**DOMANDE DA SVOLGERE:**
**a.** Secondo il brano sulla carenza di medici di base, in quale località si svolgerà il X Congresso interregionale della SIMG?
**b.** Prosegui il brano sulla carenza di medici di base dopo la sua ultima frase.

**BRANO PROPOSTO:**

%%

Carenze strutturali, territori difficili e pochi giovani in formazione aggravano la crisi delle cure primarie

Sempre meno medici di base

Sempre meno medici di base: la sanità territoriale in affanno (foto di repertorio)

Nelle zone più remote d’Italia, dove la prossimità e la continuità delle cure rappresentano un presidio essenziale per la salute, il medico di famiglia è sempre più un miraggio. La situazione è diventata critica in alcune aree dell’Abruzzo, delle Marche, del Molise e dell’Umbria, dove interi comuni montani e aree interne sono già privi di medici di Medicina Generale. A lanciare l’allarme è il X Congresso interregionale della Società Italiana dei Medici di Medicina Generale e delle Cure Primarie (SIMG), che si svolgerà il 4 e 5 aprile a Colli del Tronto, in provincia di Ascoli Piceno.

Nel silenzio delle zone rurali, lontane dai riflettori delle grandi città, si consuma un vuoto assistenziale che rischia di diventare strutturale. I dati raccolti dai territori parlano chiaro: in Italia centrale si registra la maggior criticità a livello nazionale. Qui, un solo medico spesso deve coprire territori vastissimi, con comuni distanti anche un’ora tra loro, riuscendo a garantire solo un numero limitato di visite quotidiane. Il problema si aggrava in contesti con un elevato numero di anziani, dove la Medicina generale è spesso l’unico punto di riferimento per la salute.

%%

**DATI RIPORTATI:**

%%

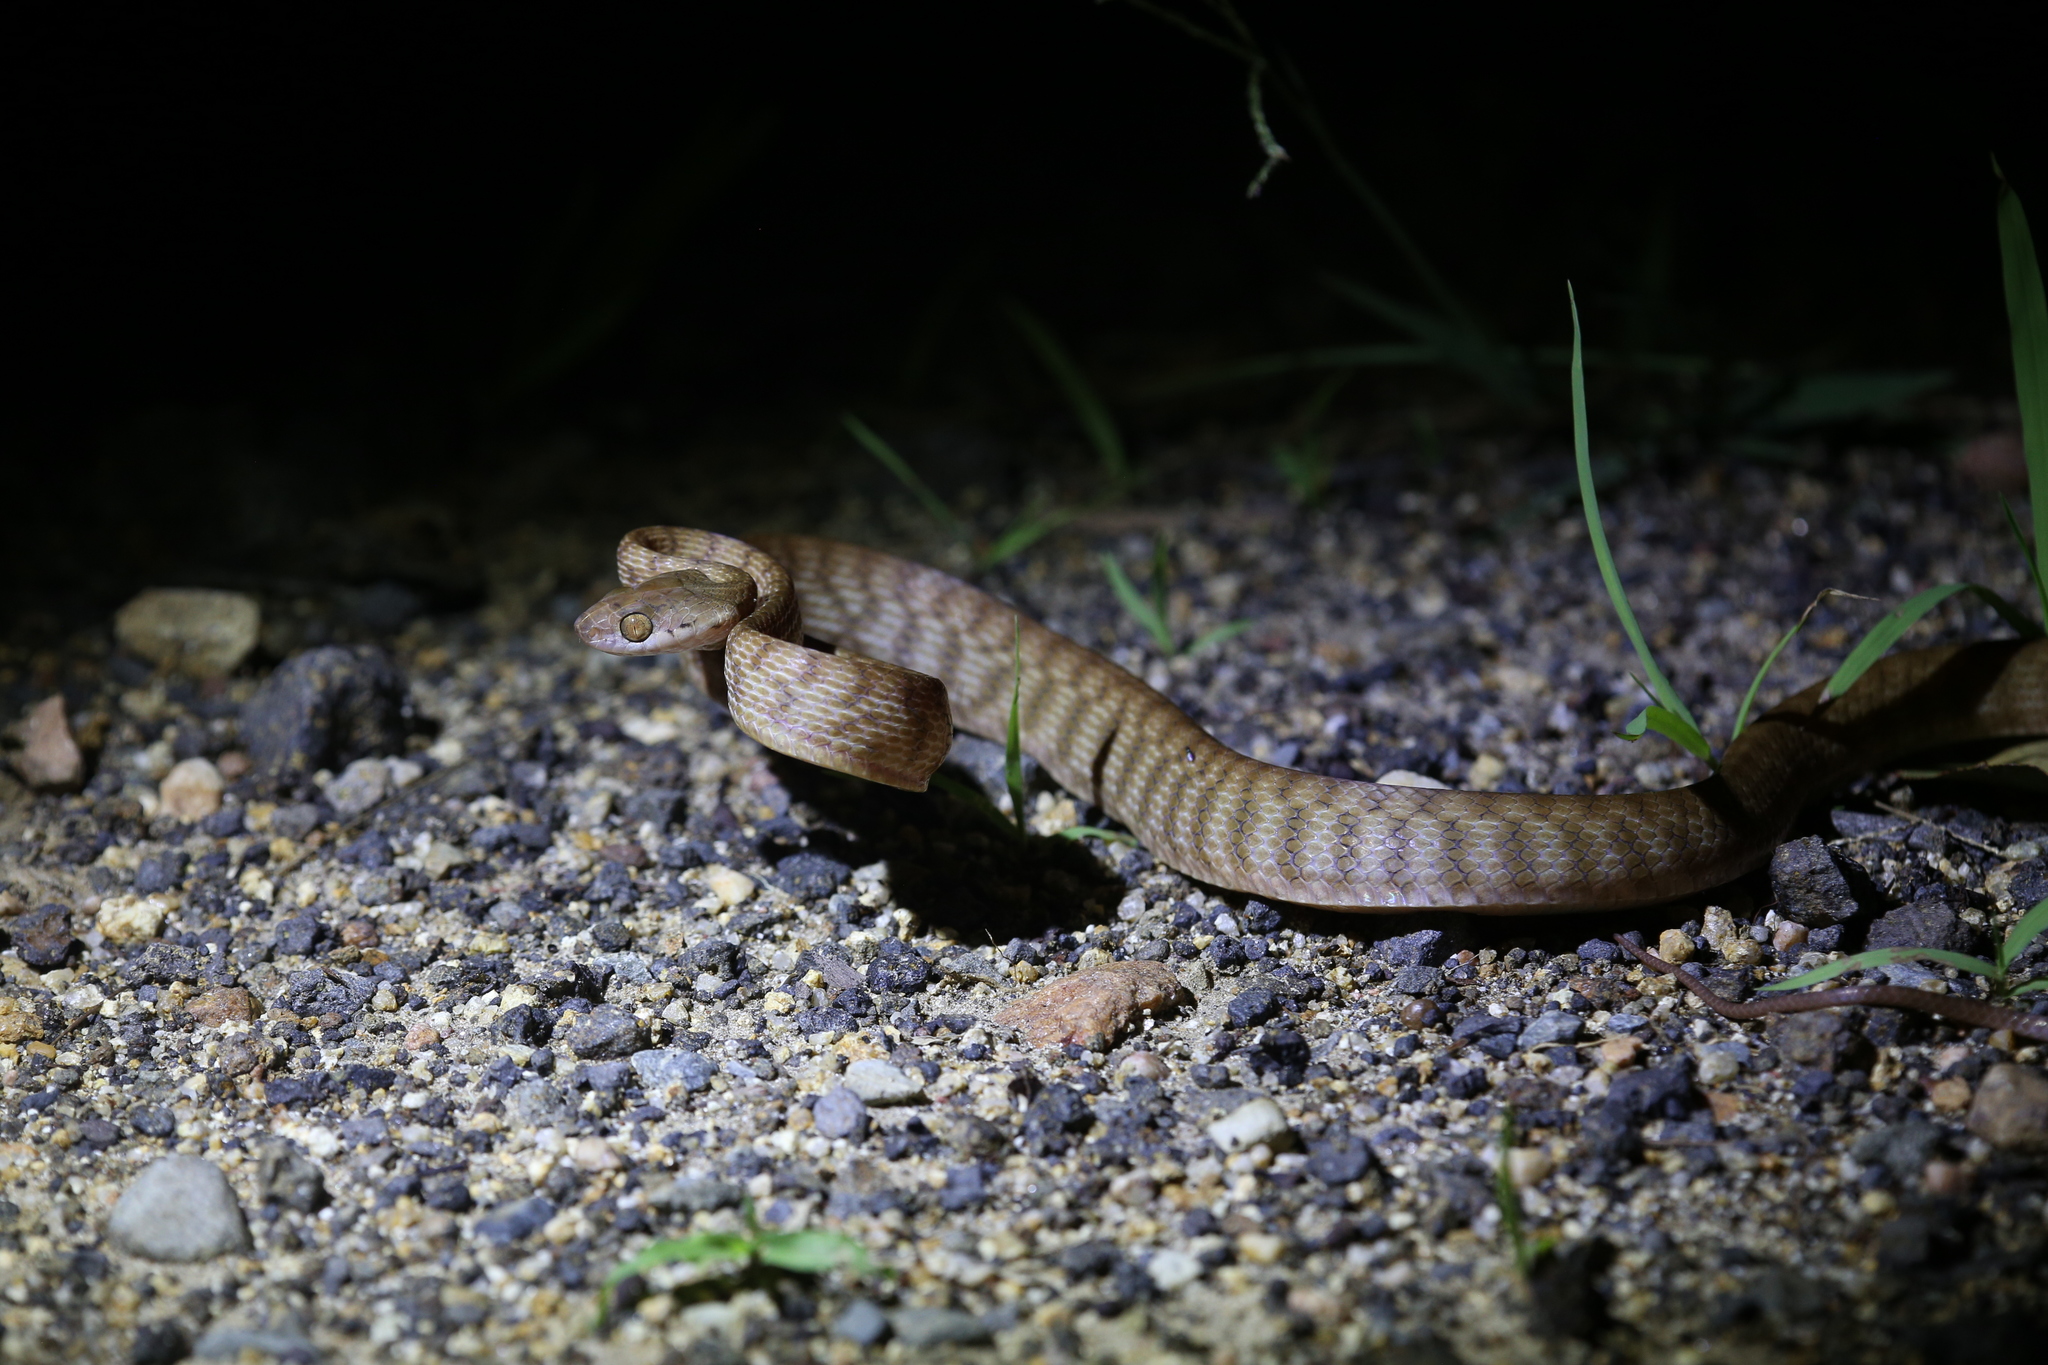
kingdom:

%%

**RISPOSTE SCRITTE:**
**a.** A Colli del Tronto, in provincia di Ascoli Piceno.

**b.**
Le cause sono molteplici. Secondo Italo Paolini, presidente del Congresso e segretario Simg Marche, serve una riforma strutturale che equipari la formazione dei medici di base a quella delle altre specializzazioni universitarie, accompagnata da una maggiore dotazione di strumenti diagnostici e personale sanitario. A suo dire, la tanto attesa riforma delle Case di comunità rischia di fallire: «Non può essere la risposta se si limita ad accorpare più comuni in un’unica sede, sacrificando la capillarità dell’assistenza».

L’Abruzzo è un esempio emblematico. La regione presenta una percentuale elevatissima di comuni montani (54,4%), in cui risiede oltre un quarto della popolazione. Vi vivono anche 595 ultracentenari, molti dei quali senza medico di famiglia. Ma il dato più allarmante riguarda la formazione: tra il 2018 e il 2023, dei 197 posti disponibili per il corso di Medicina generale, solo 123 medici hanno conseguito il diploma. «Stiamo assistendo a uno spopolamento delle zone interne e a un trasferimento dei professionisti verso le città», denuncia Gabriella Pesolillo, segretario Simg Abruzzo.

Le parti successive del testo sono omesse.